The accounting deficit of FTSE 350 company pension funds grew to £85 billion ($118 billion) for the month ended July 31, a £13 billion increase from the previous month.
Consultant Mercer's latest Pensions Risk Survey showed assets rose to £843 billion from £814 billion and liabilities increased to £928 billion from £886 billion from the previous month, driven by a fall in corporate bond yields and a small increase in market expectations for future inflation.
"July has been a reminder that funding levels can go down as well as up, and for schemes that have not hedged their risks there remains high volatility," said Tess Page, partner and U.K. wealth trustee leader at Mercer, in a news release. "In recent months some schemes have locked into gains in order to get ahead on their long-term journey plans — trustees and employers should therefore be vigilant to such opportunities and prepare for how they will respond to future upside."

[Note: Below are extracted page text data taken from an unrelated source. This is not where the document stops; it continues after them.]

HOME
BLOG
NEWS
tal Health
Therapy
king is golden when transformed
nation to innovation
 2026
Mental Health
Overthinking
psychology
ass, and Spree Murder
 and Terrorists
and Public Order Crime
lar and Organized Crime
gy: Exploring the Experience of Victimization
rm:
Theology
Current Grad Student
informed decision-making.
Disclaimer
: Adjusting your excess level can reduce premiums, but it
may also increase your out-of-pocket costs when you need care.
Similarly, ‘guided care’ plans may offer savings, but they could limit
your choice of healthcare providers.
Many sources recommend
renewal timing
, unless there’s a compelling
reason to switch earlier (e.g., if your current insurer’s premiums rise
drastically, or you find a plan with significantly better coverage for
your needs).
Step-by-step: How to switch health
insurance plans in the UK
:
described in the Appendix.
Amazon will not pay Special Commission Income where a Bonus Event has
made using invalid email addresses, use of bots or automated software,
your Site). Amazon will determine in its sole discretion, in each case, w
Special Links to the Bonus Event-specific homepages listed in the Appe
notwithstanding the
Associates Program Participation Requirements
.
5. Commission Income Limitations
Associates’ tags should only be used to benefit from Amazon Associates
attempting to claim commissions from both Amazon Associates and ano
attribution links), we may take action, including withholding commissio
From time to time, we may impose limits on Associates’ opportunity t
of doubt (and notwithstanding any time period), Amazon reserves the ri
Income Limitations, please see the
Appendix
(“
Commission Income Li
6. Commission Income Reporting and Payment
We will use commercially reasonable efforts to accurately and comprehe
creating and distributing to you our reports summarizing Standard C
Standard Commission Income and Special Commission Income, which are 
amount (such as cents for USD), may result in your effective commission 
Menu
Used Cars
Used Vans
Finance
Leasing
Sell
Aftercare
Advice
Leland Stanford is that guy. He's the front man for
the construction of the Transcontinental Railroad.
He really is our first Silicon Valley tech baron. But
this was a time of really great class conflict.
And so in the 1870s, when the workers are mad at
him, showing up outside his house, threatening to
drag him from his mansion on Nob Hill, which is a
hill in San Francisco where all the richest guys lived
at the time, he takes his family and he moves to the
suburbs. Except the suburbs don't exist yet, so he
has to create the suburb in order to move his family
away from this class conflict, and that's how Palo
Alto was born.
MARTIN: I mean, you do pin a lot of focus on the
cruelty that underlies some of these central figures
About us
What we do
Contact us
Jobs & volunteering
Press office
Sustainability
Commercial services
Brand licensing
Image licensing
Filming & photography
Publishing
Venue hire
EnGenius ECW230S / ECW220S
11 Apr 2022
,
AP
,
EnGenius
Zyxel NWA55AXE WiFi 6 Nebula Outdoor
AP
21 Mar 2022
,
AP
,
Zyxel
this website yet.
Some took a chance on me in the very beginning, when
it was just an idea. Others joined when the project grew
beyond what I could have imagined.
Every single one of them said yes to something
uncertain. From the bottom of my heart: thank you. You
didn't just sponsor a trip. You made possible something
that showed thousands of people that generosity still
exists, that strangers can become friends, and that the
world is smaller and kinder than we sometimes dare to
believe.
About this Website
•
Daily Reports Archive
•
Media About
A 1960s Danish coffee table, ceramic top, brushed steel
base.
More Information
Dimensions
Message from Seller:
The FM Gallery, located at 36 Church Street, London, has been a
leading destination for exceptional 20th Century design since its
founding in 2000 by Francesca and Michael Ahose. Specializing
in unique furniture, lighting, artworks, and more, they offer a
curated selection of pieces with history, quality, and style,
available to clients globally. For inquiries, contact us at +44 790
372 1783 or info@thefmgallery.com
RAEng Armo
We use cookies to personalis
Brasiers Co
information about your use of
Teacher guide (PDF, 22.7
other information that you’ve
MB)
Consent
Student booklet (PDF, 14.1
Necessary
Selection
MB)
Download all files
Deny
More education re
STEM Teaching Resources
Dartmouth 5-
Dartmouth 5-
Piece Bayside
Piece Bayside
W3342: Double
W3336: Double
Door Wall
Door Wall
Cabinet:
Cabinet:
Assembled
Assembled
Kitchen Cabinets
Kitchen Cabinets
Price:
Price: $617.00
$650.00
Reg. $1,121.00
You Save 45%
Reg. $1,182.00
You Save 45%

Mercer's Pensions Risk Survey data cover roughly 50% of all U.K. pension fund liabilities and calculate pension deficits with the approach adopted by companies for their corporate accounts. Mercer estimates the aggregate combined funding ratio of plans operated by FTSE 350 companies on a monthly basis, based on projections of reported financial statements.
Data published by The Pensions Regulator and elsewhere tells a similar story, Mercer said in the news release.